Rubrica di valutazione

Criterio di qualità:

La scuola propone un curricolo aderente alle esigenze del contesto, progetta attivita' didattiche coerenti con il curricolo, valuta gli studenti utilizzando criteri e strumenti condivisi.

Situazione della scuola

5- Positiva

Motivazione

La scuola ha elaborato un proprio curricolo a partire dai documenti ministeriali di riferimento. Il curricolo del biennio è finalizzato alla responsabilizzazione degli studenti, al supporto al metodo di studio, alla formazione del gruppo classe; quello del triennio assume curvature diverse a seconda dell'articolazione scelta (AFM,RIM,SIA) ed è aderente alle locali richieste del mondo del lavoro. Sono stati definiti i profili di competenze per le varie discipline e anni di corso. Le attività di ampliamento dell'offerta formativa sono inserite nel progetto educativo di scuola. Gli obiettivi e le abilità/competenze da raggiungere con queste attività sono definiti in modo chiaro. Nella scuola sono presenti dipartimenti disciplinari a cui partecipano tutti i docenti occupandosi della progettazione didattica e della valutazione. La progettazione didattica periodica viene effettuata in modo condiviso per ambiti disciplinari. I docenti fanno generalmente riferimento ai criteri di valutazione comuni definiti a livello di scuola e successivamente di dipartimento, anche se vi è una certa resistenza nei confronti dell'utilizzo di prove standardizzate comuni per la valutazione. Vengono svolte prove in ingresso nelle classi prime in matematica, inglese e italiano. Per quel che concerne le singole discipline, vengono predisposte prove comuni per classi parallele atte a verificare il recupero del debito formativo degli alunni con sospensione di giudizio a settembre.

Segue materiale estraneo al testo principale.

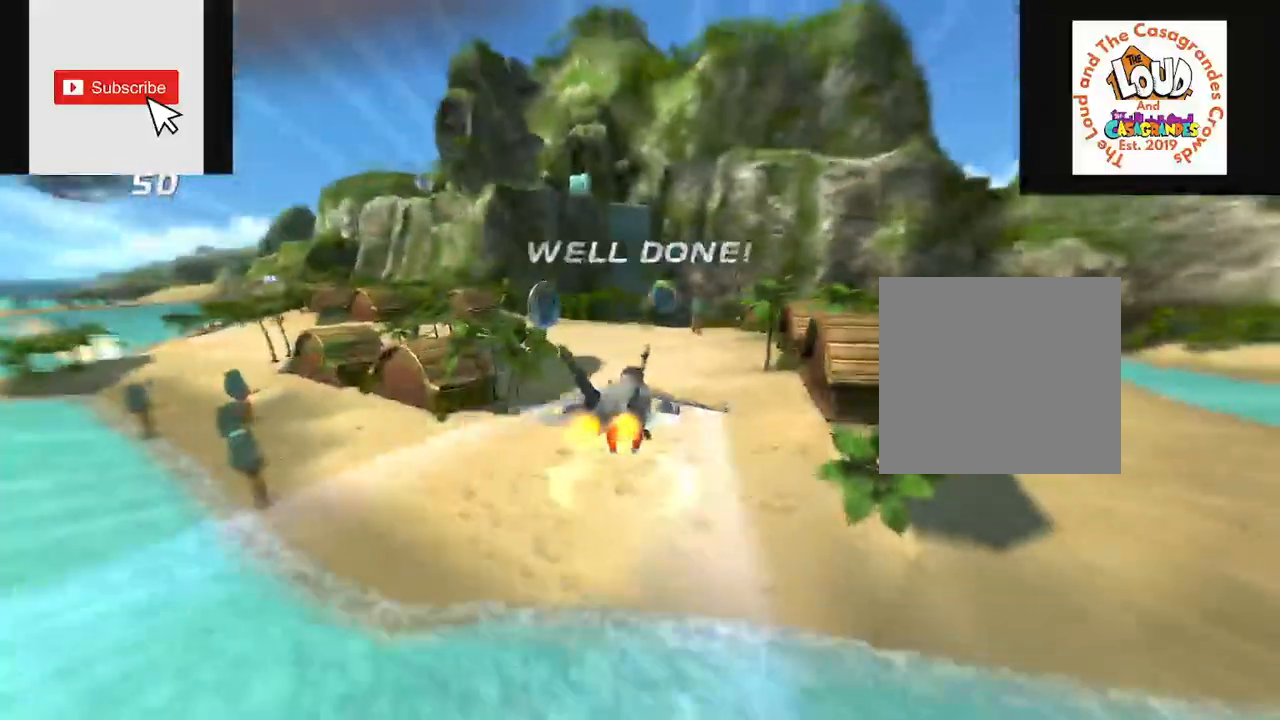
Gameplay with a controller (Xbox layout); each line is a JSON object with the inputs held at the frame after it. "events" lists button and stick changes between this image and that frame as [ms after this image, input, new state], when the widget could be followed in between. Not read: L3 R3.
{"buttons": ["B"], "left_stick": "left", "right_stick": "center", "events": [[250, "R2", "up"], [317, "B", "down"]]}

3.2 Ambiente di apprendimento

Rubrica di valutazione

Criterio di qualità:

La scuola cura gli aspetti organizzativi, metodologici e relazionali dell'ambiente di apprendimento.

Situazione della scuola

5- Positiva

Motivazione

Nella scuola vi è un elevato utilizzo delle risorse digitali: laboratori multimediali; LIM, progressivamente utilizzate da un numero crescente di docenti, favorevoli anche alle iniziative di aggiornamento promosse dalla scuola; la piattaforma G. Suite for education; l’aula 3.0. L'organizzazione dei tempi risponde alle esigenze di apprendimento degli studenti, in particolare la quadrimestralizzazione di alcune discipline del primo biennio può contribuire a migliorare l'approccio allo studio degli alunni. Il tempo dedicato in orario curricolare alle attività di recupero e potenziamento ha accresciuto la motivazione e l'interesse degli studenti. Le regole di comportamento sono condivise con gli studenti e spiegate nelle finalità e nella loro applicazione. I conflitti tra gli studenti e tra studenti e docenti sono gestiti in modo positivo utilizzando sempre il dialogo e strumenti interlocutori, relegando gli aspetti sanzionatori soltanto ai casi gravi o reiterati.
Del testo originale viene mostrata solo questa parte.